Monday, 20 February 2017

Blame it on the Germans

I’ve often remarked that we had to rely on the German efficiency in language to come up with a one-word summary of Britishness. That word is, of course, schadenfreude, a positive delight in the misery of others. If you think ‘oh no, not me’ imagine your glee should you learn that the odious Philip Green had been declared bankrupt, stripped of his knighthood and had all his yachts sold to prop up the British Home Stores pensions. What English heart could be so dark as not to thrill, just a little, at such a judicious downfall?

When the prospect of a return to good old Imperial Units was raised last week I had a little chuckle at the thought of today’s precious little never-fail generation, barely numerate in decimalised quantities, struggling to add up in two, or three number bases simultaneously. And just think of the fun we could have once more with Johnny Foreigner: Oh yes, monsieur, there are thirteen throckles to the groat and eleven groats to the firkin. And that’ll be Eleventeen pounds, thruppence and six farthings, if you please.

Schadenfreude, that little thrill you get, even as you contemplate economic downturn, cataclysmic climate change and the prospect of going it alone, off the cliff edge, into the unknown... post-Brexit. Because, being bloody-mindedly British – and there are still millions of us left – we don’t shrink from a challenge. You can lose your entire family fortune in a thrice but as long as you can struggle back to your feet there is still all to play for. Bring it on, we say, do your worst, because Britain up against the wall is an underdog you’d do well not to turn your back on.

It’s who we always were, it defines us and despite the years of dilution of that spirit by the dismal failure of forced multiculturalism, it resides in us still. Britons were made to be the plucky winners, triumphing against all odds. Which is exactly where Tony Blair made his ruinous miscalculation last week. The unrelenting pressure to subdue that true Brit grit was relieved when against expectations last year we voted to leave the EU; when we voted to oppose the bien pensant ways of soft-boiled Britain; when we rejected Blair, Mandelson, Campbell, Cameron, Soubry, Clarke, Kinnock, Heseltine, Clegg and every single one of the pro-EU nobles in the House of Lords.

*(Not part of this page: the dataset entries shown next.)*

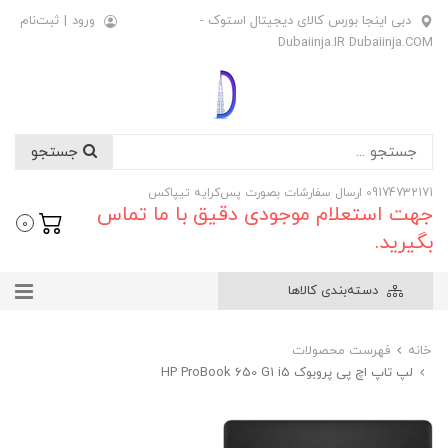
دبی اینجا بورس کالای دیجیتال استوک -
ورود
|
ثبت‌نام
Dubaiinja.IR Dubaiinja.COM
جستجو
09174732171 ارسال سفارشات بصورت پس‌کرایه تیپاکس
جهت استعلام موجودی دقیق با ما تماس
0
بگیرید.
دسته‌بندی کالاها
خانه
فهرست محصولات
لپ تاپ اچ پی پروبوک HP ProBook 650 G1 i5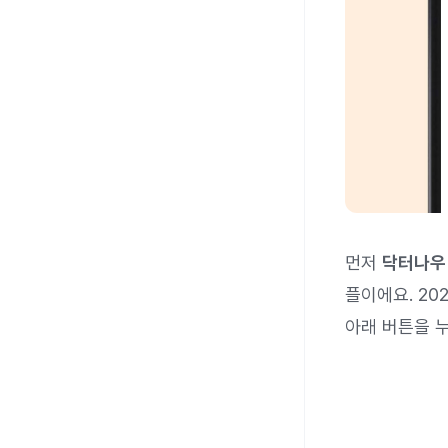
먼저
닥터나우
플이에요. 2
아래 버튼을 누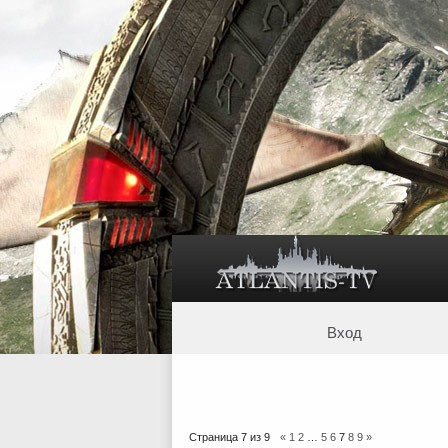
Вход
Страница
7
из
9
«
1
2
…
5
6
7
8
9
»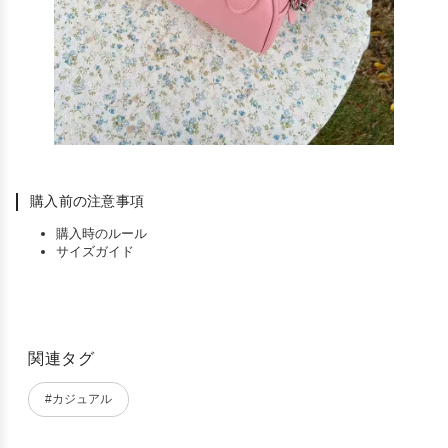
購入前の注意事項
購入時のルール
サイズガイド
関連タグ
#カジュアル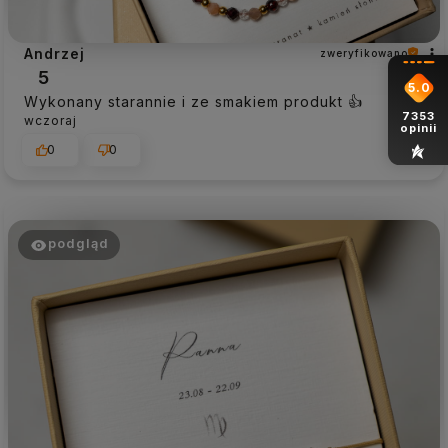
Andrzej
zweryfikowano
5
5.0
Wykonany starannie i ze smakiem produkt 👍️
7353
wczoraj
opinii
0
0
podgląd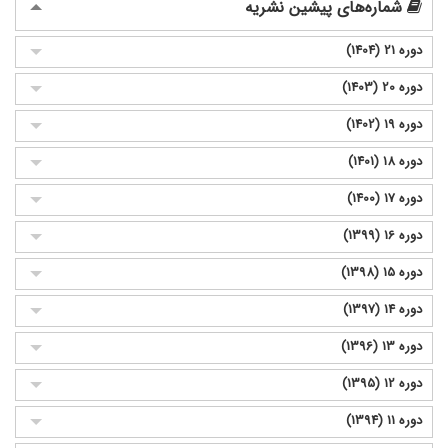
شماره‌های پیشین نشریه
دوره 21 (1404)
دوره 20 (1403)
دوره 19 (1402)
دوره 18 (1401)
دوره 17 (1400)
دوره 16 (1399)
دوره 15 (1398)
دوره 14 (1397)
دوره 13 (1396)
دوره 12 (1395)
دوره 11 (1394)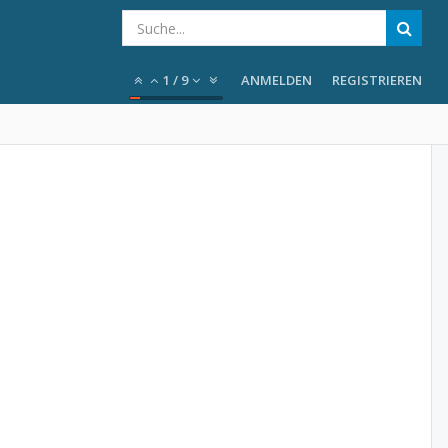
1
/
9
ANMELDEN
REGISTRIEREN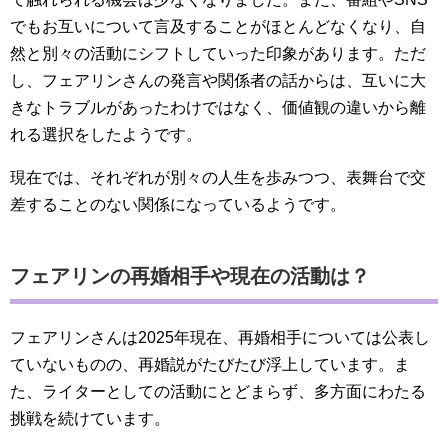
でもお互いについて言及することがほとんどなくなり、自
然と別々の活動にシフトしていった印象があります。ただ
し、フェアリンさんの発言や関係者の話からは、互いに大
きなトラブルがあったわけではなく、価値観の違いから離
れる選択をしたようです。
現在では、それぞれが別々の人生を歩みつつ、表舞台で交
差することのない関係になっているようです。
フェアリンの再婚相手や現在の活動は？
フェアリンさんは2025年現在、再婚相手については公表し
ていないものの、再婚説がたびたび浮上しています。ま
た、ライターとしての活動にとどまらず、多方面にわたる
挑戦を続けています。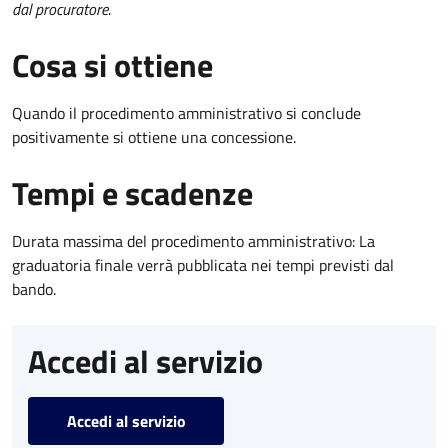
dal procuratore
.
Cosa si ottiene
Quando il procedimento amministrativo si conclude
positivamente si ottiene una concessione.
Tempi e scadenze
Durata massima del procedimento amministrativo: La
graduatoria finale verrà pubblicata nei tempi previsti dal
bando.
Accedi al servizio
Accedi al servizio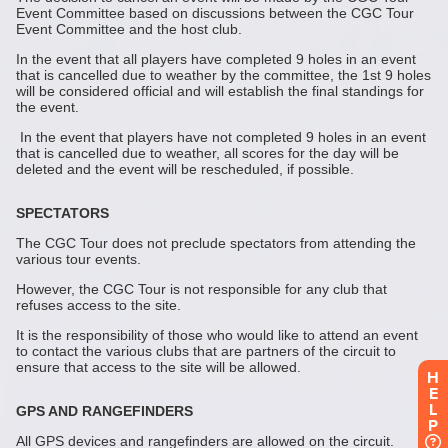
H
E
L
P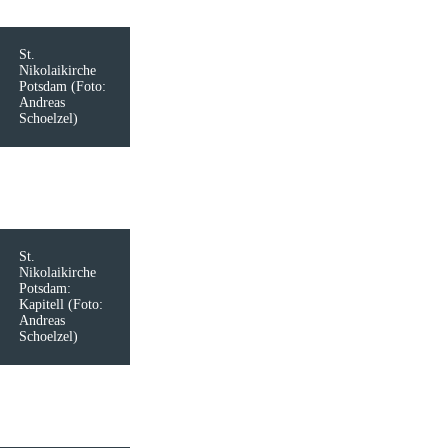
St.
Nikolaikirche
Potsdam (Foto:
Andreas
Schoelzel)
St.
Nikolaikirche
Potsdam:
Kapitell (Foto:
Andreas
Schoelzel)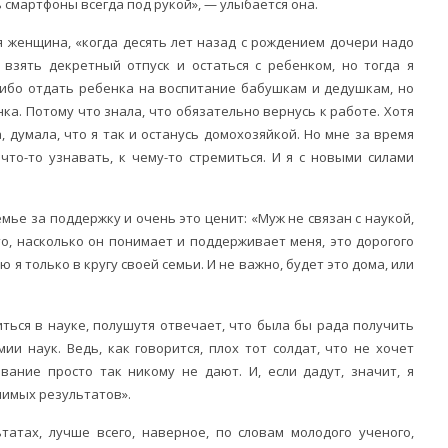
ь смартфоны всегда под рукой», — улыбается она.
 женщина, «когда десять лет назад с рождением дочери надо
взять декретный отпуск и остаться с ребенком, но тогда я
либо отдать ребенка на воспитание бабушкам и дедушкам, но
ка. Потому что знала, что обязательно вернусь к работе. Хотя
 думала, что я так и останусь домохозяйкой. Но мне за время
что-то узнавать, к чему-то стремиться. И я с новыми силами
мье за поддержку и очень это ценит: «Муж не связан с наукой,
то, насколько он понимает и поддерживает меня, это дорогого
 я только в кругу своей семьи. И не важно, будет это дома, или
иться в науке, полушутя отвечает, что была бы рада получить
и наук. Ведь, как говорится, плох тот солдат, что не хочет
звание просто так никому не дают. И, если дадут, значит, я
чимых результатов».
татах, лучше всего, наверное, по словам молодого ученого,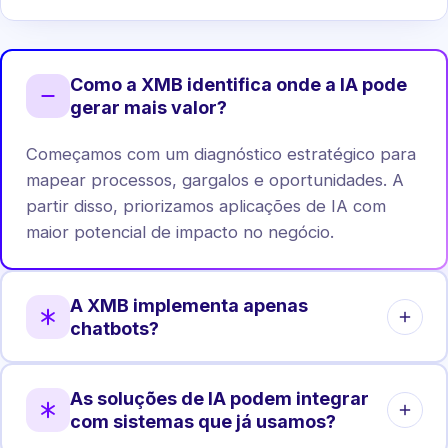
Como a XMB identifica onde a IA pode
gerar mais valor?
Começamos com um diagnóstico estratégico para
mapear processos, gargalos e oportunidades. A
partir disso, priorizamos aplicações de IA com
maior potencial de impacto no negócio.
A XMB implementa apenas
chatbots?
Não. Chatbots são apenas uma das aplicações.
As soluções de IA podem integrar
Atuamos em automação de processos, análise de
com sistemas que já usamos?
dados, agentes internos, integrações e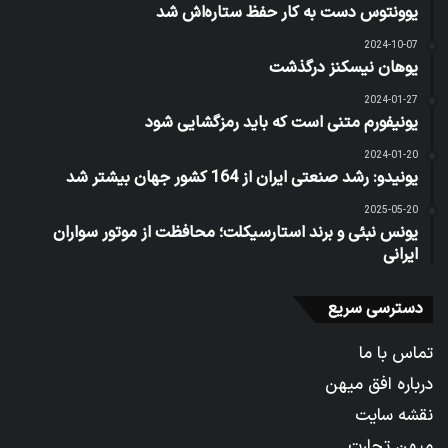
یوونتوس دست به کار حفظ ستاره‌اش شد
2024-10-07
یوهان نیسکنز درگذشت
2024-01-27
یونیفورم متنی است که باید رمزگشایی شود
2024-01-20
یونیدو: رشد صنعتی ایران از 164 کشور جهان بیشتر شد
2025-05-20
یونس نبئی و برند استارسیکلت؛ محافظت از موتور سواران
ایرانی
دسترسی سریع
تماس با ما
درباره افق میهن
نقشه سایت
میهن تجارت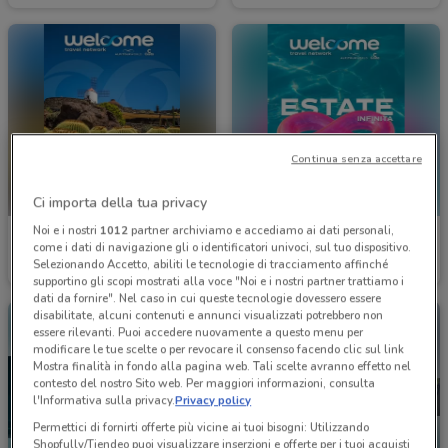
Continua senza accettare
Ci importa della tua privacy
Noi e i nostri
1012
partner archiviamo e accediamo ai dati personali,
Welcome Travel
Welcome Travel
come i dati di navigazione gli o identificatori univoci, sul tuo dispositivo.
Selezionando Accetto, abiliti le tecnologie di tracciamento affinché
Scade il 30/09
3.7 km
Scade il 30/09
3.7 km
supportino gli scopi mostrati alla voce "Noi e i nostri partner trattiamo i
dati da fornire". Nel caso in cui queste tecnologie dovessero essere
disabilitate, alcuni contenuti e annunci visualizzati potrebbero non
essere rilevanti. Puoi accedere nuovamente a questo menu per
modificare le tue scelte o per revocare il consenso facendo clic sul link
Mostra finalità in fondo alla pagina web. Tali scelte avranno effetto nel
contesto del nostro Sito web. Per maggiori informazioni, consulta
l'Informativa sulla privacy.
Privacy policy
Permettici di fornirti offerte più vicine ai tuoi bisogni: Utilizzando
Shopfully/Tiendeo puoi visualizzare inserzioni e offerte per i tuoi acquisti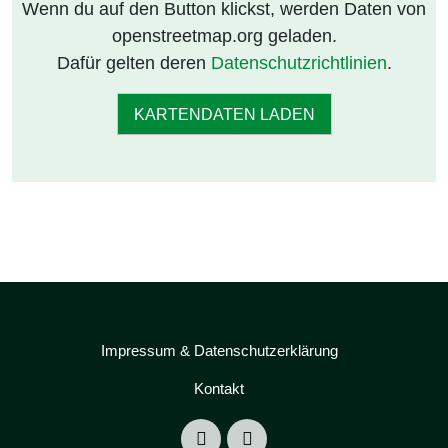
Wenn du auf den Button klickst, werden Daten von
openstreetmap.org geladen.
Dafür gelten deren
Datenschutzrichtlinien
.
KARTENDATEN LADEN
Impressum & Datenschutzerklärung
Kontakt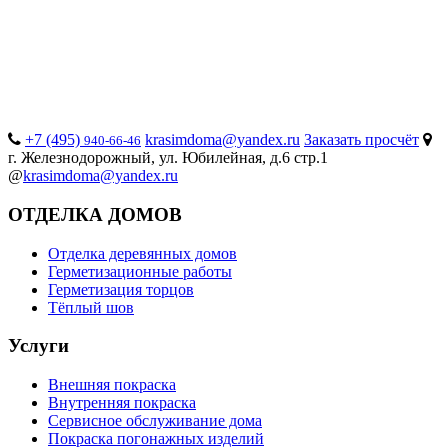
+7 (495)
krasimdoma@yandex.ru
Заказать просчёт
940-66-46
г. Железнодорожный, ул. Юбилейная, д.6 стр.1
@
krasimdoma@yandex.ru
ОТДЕЛКА ДОМОВ
Отделка деревянных домов
Герметизационные работы
Герметизация торцов
Тёплый шов
Услуги
Внешняя покраска
Внутренняя покраска
Сервисное обслуживание дома
Покраска погонажных изделий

Avoirdupois? Don't mind if I do!

So come on, you fuckers, wind us up some more. Tell us how ignorant and gullible we are. Tell us again how we didn’t know what we voted for. Tell us that our world is lost in the past and show us how the beautiful people who sing your siren song are the only ones worth saving. Do it, because we’ve been spoiling for a scrap for a good many years and a few more patronising speeches from the likes of you might very well persuade us to go beyond just rolling up our sleeves and getting on with keeping the wheels turning. But remember one thing; when the revolution begins, it’s not the peasants they hang from lampposts.

1 comment:

  1. Absolutely right. And its funny that despite having 'gone' metric for many years, milk is sold in plastic bottles of 2.272l (or exactly 4 pts). And plywood is sold in sheets of multiples of 600mm (extremely close to 2ft) so although we went metric, imperial units persist, lurking in the background. Nice article.